O rangido sutil de couro era a única coisa que se podia ouvir pelo eco do longo corredor. As vinte e três horas de um sábado, enquanto as crianças comuns dormem, um Jonathan Altman de dez anos aguardava apreensivo sua sentença, se movendo ansioso no sofá de couro de jacaré da recepção do consultório. Enquanto isso, sua mãe e o Dr. Billroth, renomado psiquiatra, conversavam dentro sobre o que vinha se passando com o jovem. As últimas competições de matemática haviam sido um verdadeiro fiasco, embora ele fosse bom com números e os processasse cálculos rapidamente, como fazia com a grande maioria das coisas, acabara esbarrando em uma necessidade extrema de fazê-los praticamente sapateando pelo palco, algo que - bem como estar as vinte e três horas de um sábado em uma consultório de psiquiatria - não era o normal de uma criança daquela idade.
Se Jonathan tivesse sido indagado sobre o que se passava, ele responderia com tranquilidade que responder equações parado era perda de tempo quando ele, habilidoso como o treinaram, poderia fazê-lo sem qualquer dificuldade enquanto sapateava, ainda que acabasse demorando dois milissegundos a mais até apertar o botão. Todavia, transtorno de hiperatividade parecera um diagnóstico mais prático e solucionável a ser dado, afinal, bastava que Amanda Prescott trocasse a receita amarela onde constavam as dez miligramas diárias de adderall pelos comprimidos, em qualquer farmácia local. Era um protocolo muito mais simples do que de fato, ter de conversar com o filho e entender o que se passava.

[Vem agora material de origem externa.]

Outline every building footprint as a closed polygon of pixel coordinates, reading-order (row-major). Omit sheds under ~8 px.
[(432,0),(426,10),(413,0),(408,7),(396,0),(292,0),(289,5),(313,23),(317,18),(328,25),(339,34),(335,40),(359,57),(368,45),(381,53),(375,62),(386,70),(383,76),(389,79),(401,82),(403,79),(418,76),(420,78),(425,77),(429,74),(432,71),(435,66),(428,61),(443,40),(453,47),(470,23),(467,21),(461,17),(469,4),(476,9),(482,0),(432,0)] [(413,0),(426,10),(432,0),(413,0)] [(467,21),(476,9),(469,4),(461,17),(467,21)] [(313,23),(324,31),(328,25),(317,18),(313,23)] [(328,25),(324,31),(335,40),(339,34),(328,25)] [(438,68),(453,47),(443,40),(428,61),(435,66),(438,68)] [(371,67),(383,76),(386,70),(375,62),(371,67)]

- Mãe? Ele disse o que há de errado comigo? - O tom baixo do jovem inglês, fez Amanda se compadecer por alguns segundos, embora estivesse discretamente enfurecida e envergonhada pela falha e por, ter de estar no consultório de um terapeuta aquela hora da noite. É claro que, a hora proposital havia sido escolhida visando diminuir o constrangimento de admitir que seu pequeno tesouro perfeito precisava de ajuda. - Nada, querido. Ele só disse que você tem energia demais para diversas coisas. Então, você vai tomar um remédio para conseguir se concentrar. - A resposta tranquila, enquanto a mulher prendia os fios ruivos em um rabo de cavalo alto, deixou a criança aliviada. E, embora houvesse uma parte importante de verdade naquela frase, ela esquecera de informar ao filho sobre as palpitações, sensação e ansiedade e distúrbios do sono que poderiam vir junto com a mediação.
(...)
Eram vinte três horas de um sábado e o rangido sutil do couro do coturno contra o piso de madeira era o único som que se podia ouvir no salão da delta. Todos os nerds daquela casa deveriam estar em seus quartos dormindo ou ouvindo alguma video-aula em seus novíssimos laptops. Enquanto isso, Jonathan Altman estava inquieto. O bater da porta coincidiu com o acender de cigarro e foi seguido pelo abrir e fechar e ranger do motor do porsche. O Casey Irish Pub, seu companheiro de noites de insônia como aquela, não chegava a ser o local mais popular entre a elite da USC mas, eles sempre tinham uma cerveja gelada pronta para fazer o jovem Altman diminuir os tremores e dormir sem os pesadelos frequentes que o perturbavam.
Havia estacionado dois blocos antes da entrada, e seguia para o local sem qualquer pressa, com as mãos enfiadas nos bolsos da jaqueta preta, brincado no canto dos lábios com o cigarro que havia aceso. A distração, todavia, não fora impeditivo para perceber x colega de universidade que se aproximava, talvez sem qualquer intenção de cumprimentá-lo. Tirando a mão direita do bolso para puxar o cigarro dos lábios, Altman soltou a fumaça para a esquerda, rumo a rua e então se voltou a figura conhecida, que agora estava mais perto. - Eu juro que poderia chutar que você perdeu uma aposta. Eu não lembro de ter visto ninguém da USC por aqui...Numa margem de...dois anos?